Honda Motor Co. is planning to start leasing advanced hydrogen-powered fuel cell vehicles in Japan and the United States before the end of this year. The automaker is able to start mass-producing fuel cell vehicles within 10 years, says President Takeo Fukui.

Mazda Motor Corp. will start delivering hydrogen rotary engine-powered vehicles to Norway this summer. The Norwegian government will use them for its HyNor national project to test drive hydrogen-fueled vehicles along a 580-kilometer route between Oslo and Stavanger.

Hydrogen, the most abundant element on Earth, does not release carbon dioxide when burned, and its use as a replacement for fossil fuels is considered a key to halting global warming.

"We must realize a society that uses hydrogen as a main energy source in order to prevent global warming," says Ikutoshi Matsumura, managing director of Nippon Oil Corp., a major Japanese refiner.

But delays in the setting up of a hydrogen supply network are proving an obstacle to the wider use of hydrogen-powered vehicles.

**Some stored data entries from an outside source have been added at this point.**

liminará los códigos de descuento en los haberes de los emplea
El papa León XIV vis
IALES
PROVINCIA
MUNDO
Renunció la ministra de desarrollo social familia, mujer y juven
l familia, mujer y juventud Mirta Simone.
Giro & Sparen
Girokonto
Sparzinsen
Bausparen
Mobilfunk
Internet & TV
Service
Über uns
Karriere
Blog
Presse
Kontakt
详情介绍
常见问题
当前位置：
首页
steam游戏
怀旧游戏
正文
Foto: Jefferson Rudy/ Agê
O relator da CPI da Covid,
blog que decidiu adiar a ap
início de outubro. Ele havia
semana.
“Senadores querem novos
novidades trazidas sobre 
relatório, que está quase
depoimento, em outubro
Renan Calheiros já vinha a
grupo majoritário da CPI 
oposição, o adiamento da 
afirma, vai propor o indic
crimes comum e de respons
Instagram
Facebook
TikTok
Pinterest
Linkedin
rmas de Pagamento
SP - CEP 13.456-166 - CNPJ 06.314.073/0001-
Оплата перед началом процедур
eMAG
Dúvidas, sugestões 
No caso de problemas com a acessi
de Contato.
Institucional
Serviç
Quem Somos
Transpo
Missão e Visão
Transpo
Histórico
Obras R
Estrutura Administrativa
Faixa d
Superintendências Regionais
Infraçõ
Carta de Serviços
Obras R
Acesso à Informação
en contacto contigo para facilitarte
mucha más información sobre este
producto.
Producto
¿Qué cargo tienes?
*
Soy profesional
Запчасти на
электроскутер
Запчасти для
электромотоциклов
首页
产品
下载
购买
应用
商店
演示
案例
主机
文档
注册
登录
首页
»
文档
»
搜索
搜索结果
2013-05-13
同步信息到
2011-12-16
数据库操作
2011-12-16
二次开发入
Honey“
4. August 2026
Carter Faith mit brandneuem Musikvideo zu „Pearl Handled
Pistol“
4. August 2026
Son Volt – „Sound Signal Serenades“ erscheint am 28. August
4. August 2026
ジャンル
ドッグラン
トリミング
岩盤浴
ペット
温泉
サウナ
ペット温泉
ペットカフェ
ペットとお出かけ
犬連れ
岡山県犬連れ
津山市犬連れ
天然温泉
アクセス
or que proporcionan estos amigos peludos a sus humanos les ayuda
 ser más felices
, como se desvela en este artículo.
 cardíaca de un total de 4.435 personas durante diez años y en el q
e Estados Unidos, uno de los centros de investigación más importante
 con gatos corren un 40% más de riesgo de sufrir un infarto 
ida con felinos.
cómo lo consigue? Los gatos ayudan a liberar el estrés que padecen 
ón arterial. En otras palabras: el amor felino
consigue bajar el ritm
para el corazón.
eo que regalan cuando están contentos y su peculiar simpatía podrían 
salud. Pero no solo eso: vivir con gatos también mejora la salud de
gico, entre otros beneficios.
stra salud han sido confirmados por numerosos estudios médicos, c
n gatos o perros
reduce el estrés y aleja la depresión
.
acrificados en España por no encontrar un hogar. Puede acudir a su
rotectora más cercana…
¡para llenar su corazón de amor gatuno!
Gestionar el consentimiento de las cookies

The government has so far built 12 hydrogen stations mainly in the Tokyo metropolitan area as part of a test project. One Mazda official says that these efforts are definitely not enough to support the wider use of hydrogen vehicles.

Behind the delays in setting up hydrogen stations is the lack of cost-efficient and safe methods to transport and store hydrogen, which is highly combustible.

But innovative technologies are on their way.

Tokyo Gas Co., Japan's largest gas supplier, is currently developing a technology to synthesize hydrogen from city gas. With the technology, suppliers would no longer have to worry about transporting and storing hydrogen because hydrogen can be made where needed. Tokyo Gas says that the technology may be put into practical use by around 2014.

Nippon Oil and Hitachi Ltd. are developing another technology for synthesizing hydrogen from a liquid of chemical compounds containing hydrogen and toluene. The technology would enable hydrogen suppliers to use conventional gasoline station facilities and tank trucks, according to Nippon Oil and Hitachi.